*To do:*
Look through the listing underneath for "CIRCLE", and copy every line that has it.
▽
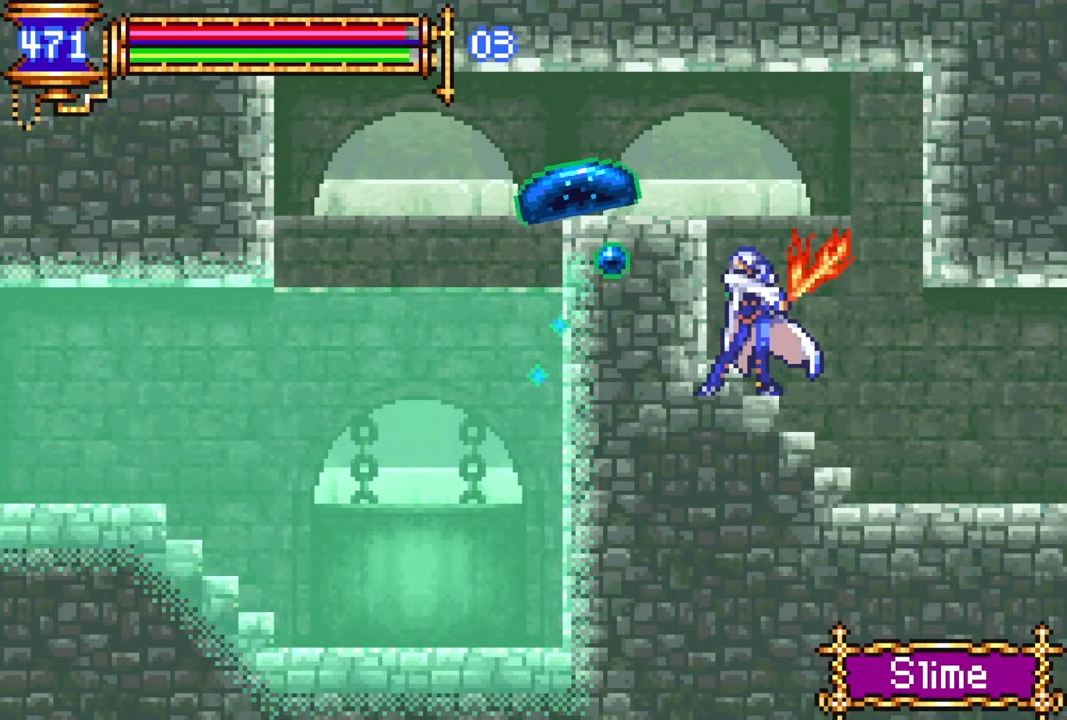
{"buttons": ["DPAD_LEFT"], "left_stick": "center", "right_stick": "center", "events": [[50, "CIRCLE", "up"], [50, "DPAD_LEFT", "up"], [383, "CROSS", "down"], [417, "DPAD_LEFT", "down"], [450, "CIRCLE", "down"], [467, "CROSS", "up"], [500, "CIRCLE", "up"]]}
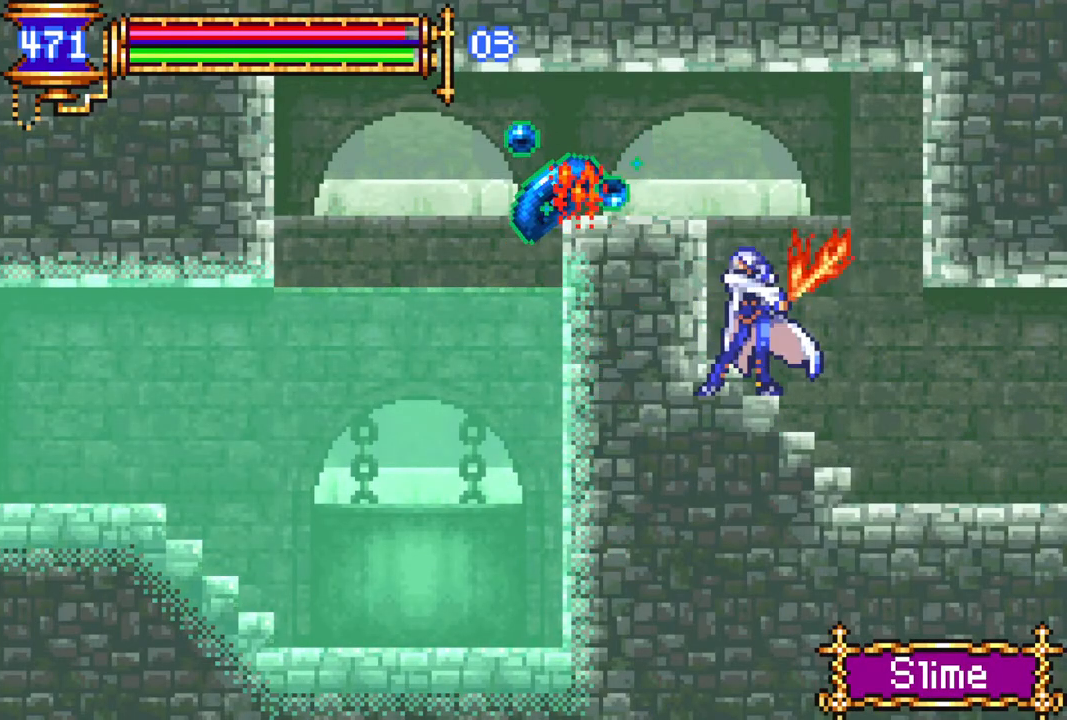
{"buttons": [], "left_stick": "center", "right_stick": "center", "events": [[250, "DPAD_LEFT", "up"]]}
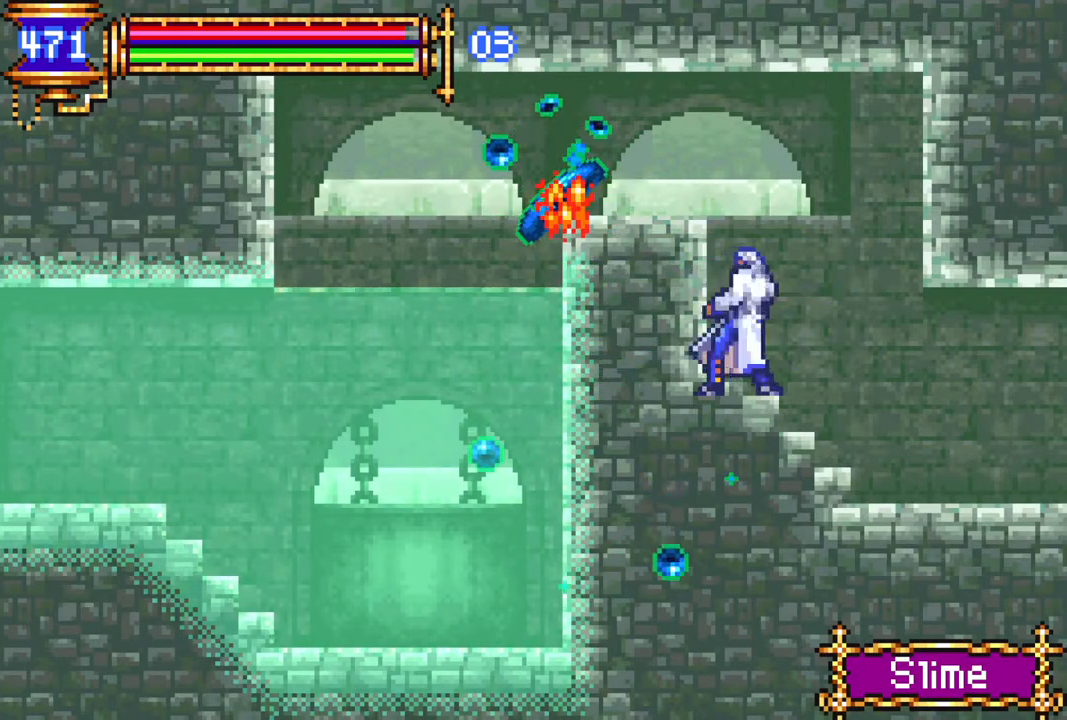
{"buttons": [], "left_stick": "center", "right_stick": "center", "events": [[100, "CIRCLE", "down"], [167, "CIRCLE", "up"]]}
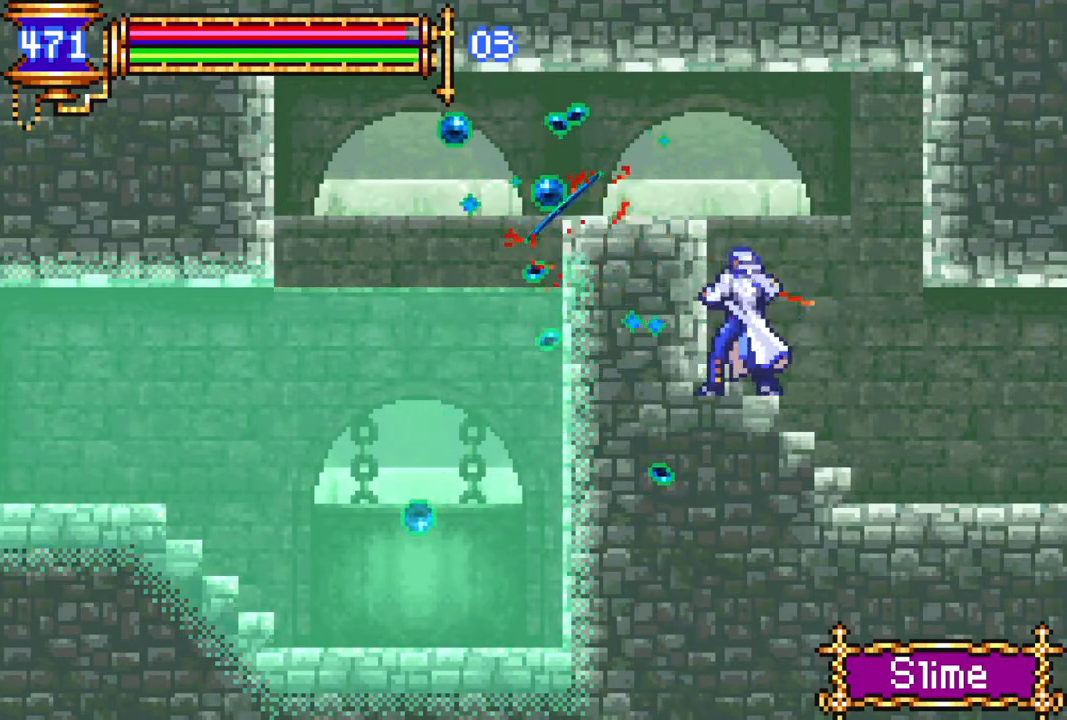
{"buttons": ["R1", "DPAD_LEFT"], "left_stick": "center", "right_stick": "center", "events": [[217, "CROSS", "down"], [217, "DPAD_LEFT", "down"], [250, "R1", "down"], [450, "CROSS", "up"]]}
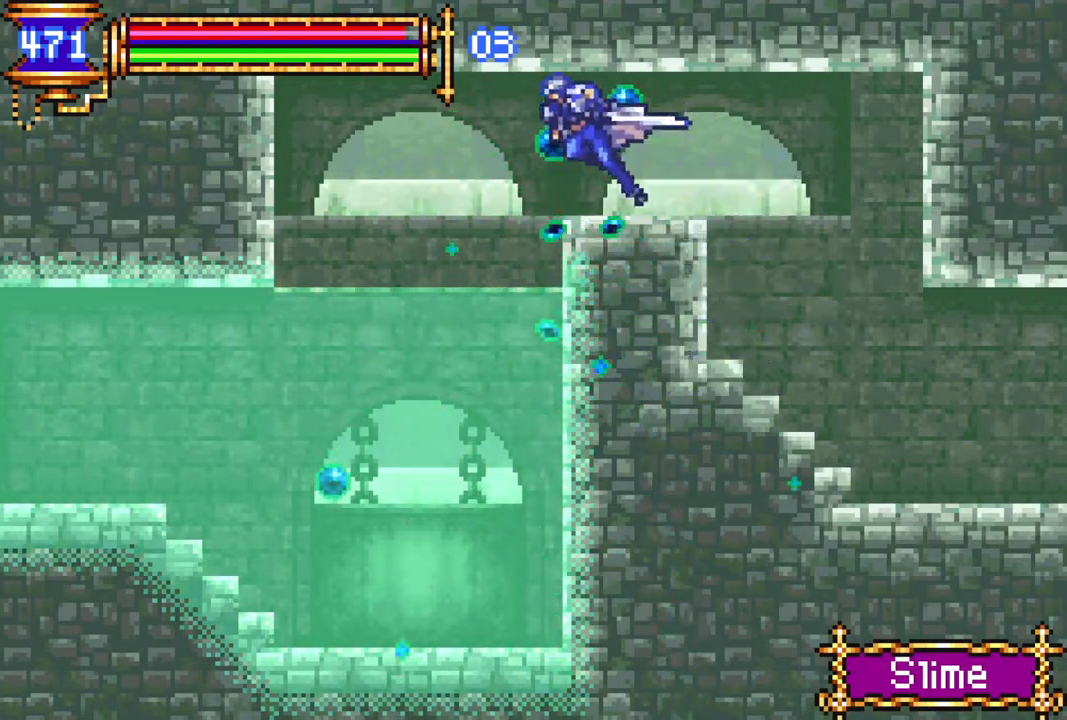
{"buttons": ["R1", "DPAD_LEFT"], "left_stick": "center", "right_stick": "center", "events": []}
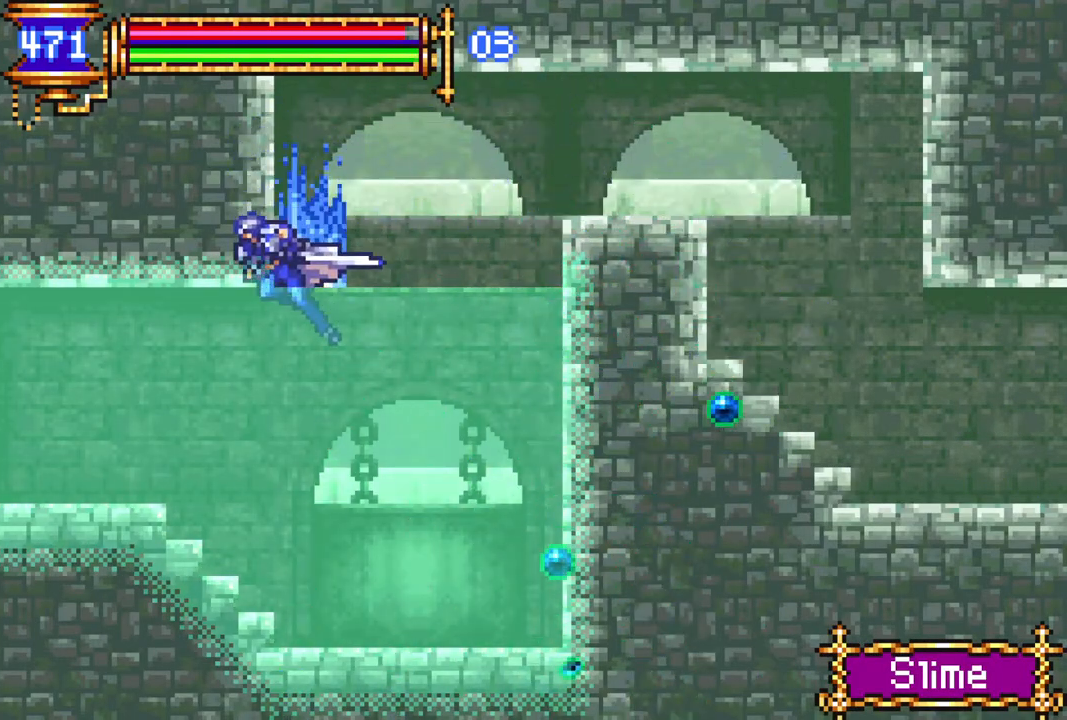
{"buttons": ["R1", "DPAD_LEFT"], "left_stick": "center", "right_stick": "center", "events": []}
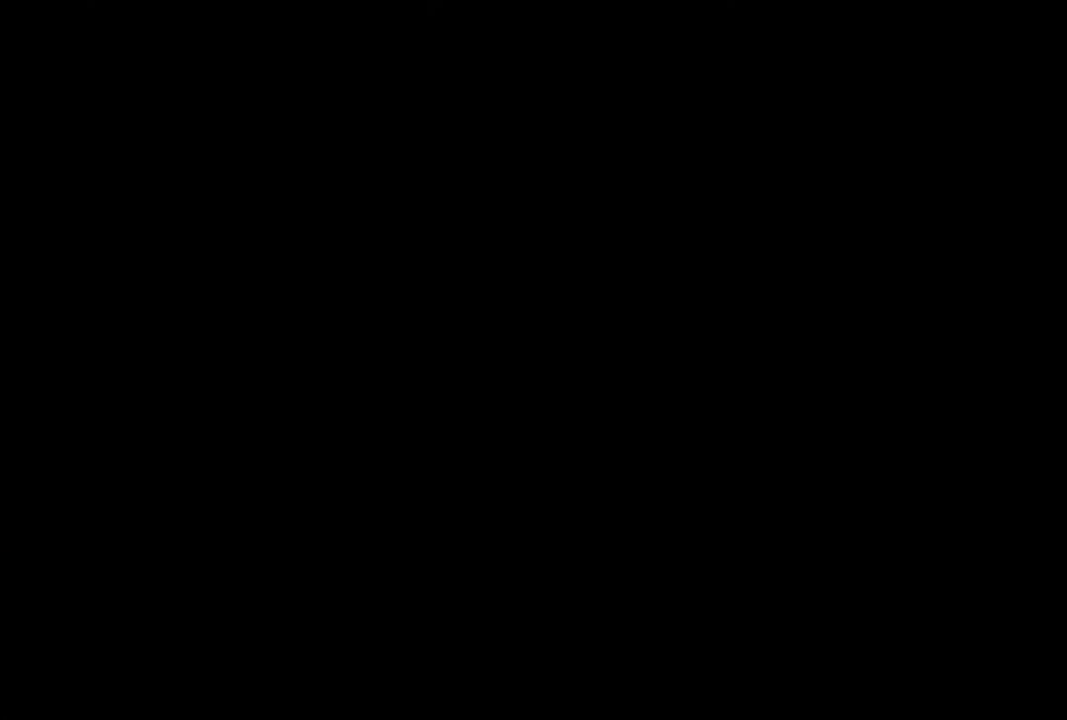
{"buttons": [], "left_stick": "center", "right_stick": "center", "events": [[217, "DPAD_LEFT", "up"], [267, "R1", "up"]]}
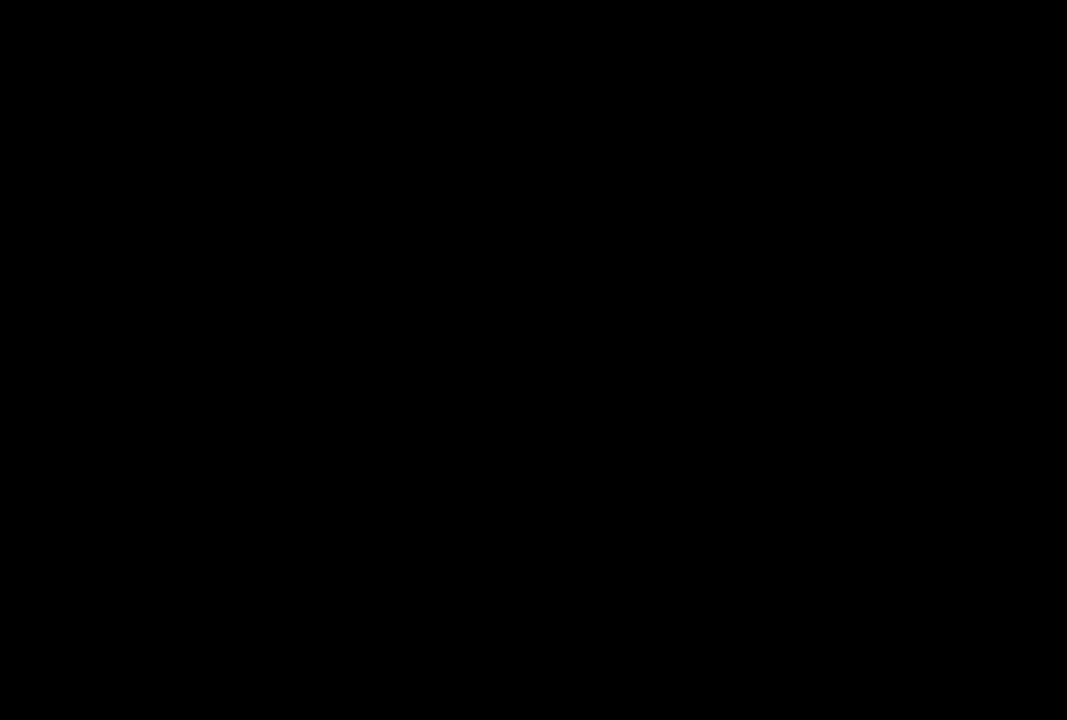
{"buttons": [], "left_stick": "center", "right_stick": "center", "events": []}
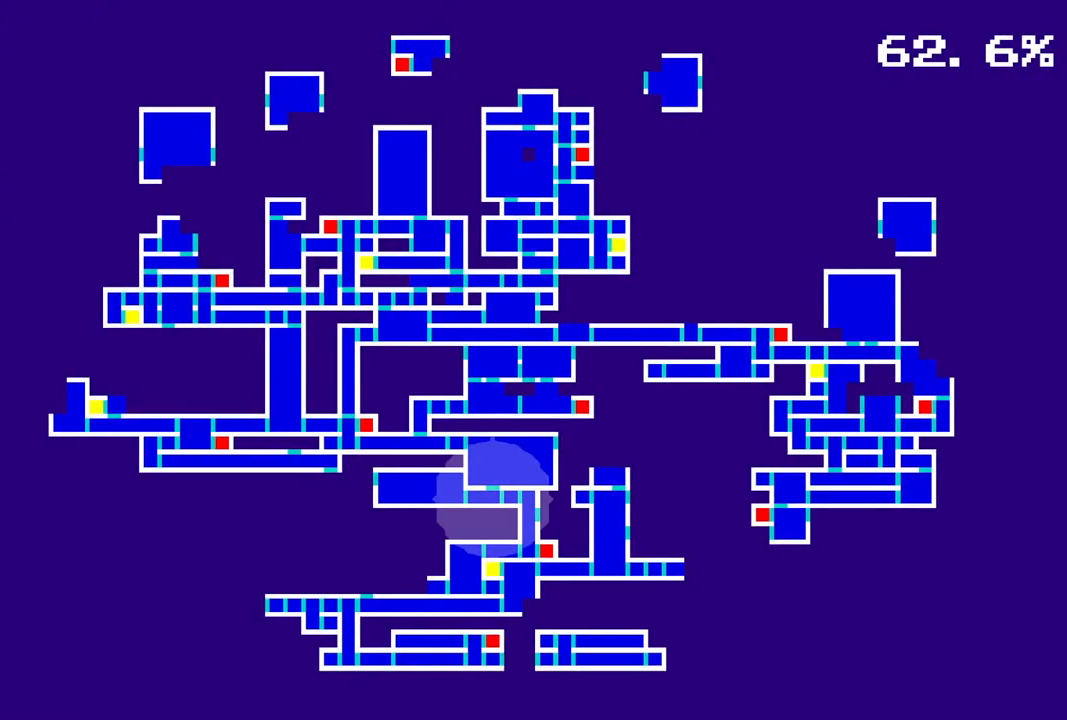
{"buttons": [], "left_stick": "center", "right_stick": "center", "events": []}
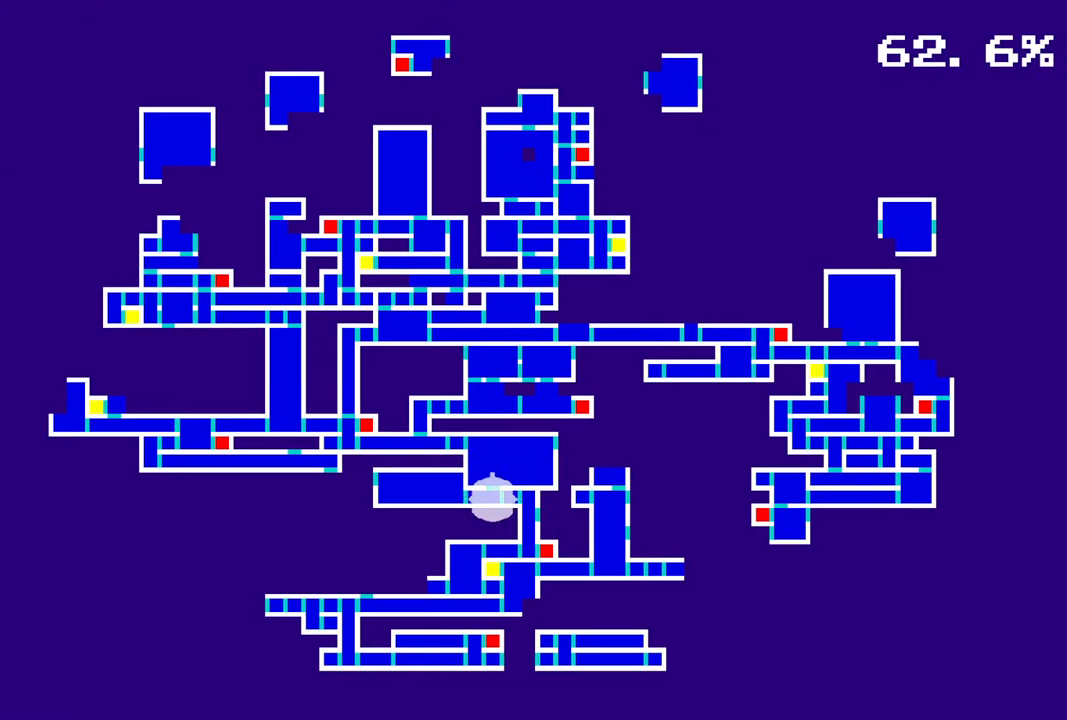
{"buttons": [], "left_stick": "center", "right_stick": "center", "events": []}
△
*Response to this task:*
{"buttons": ["DPAD_LEFT"], "left_stick": "center", "right_stick": "center", "events": [[50, "CIRCLE", "up"], [50, "DPAD_LEFT", "up"], [383, "CROSS", "down"], [417, "DPAD_LEFT", "down"], [450, "CIRCLE", "down"], [467, "CROSS", "up"], [500, "CIRCLE", "up"]]}
{"buttons": [], "left_stick": "center", "right_stick": "center", "events": [[100, "CIRCLE", "down"], [167, "CIRCLE", "up"]]}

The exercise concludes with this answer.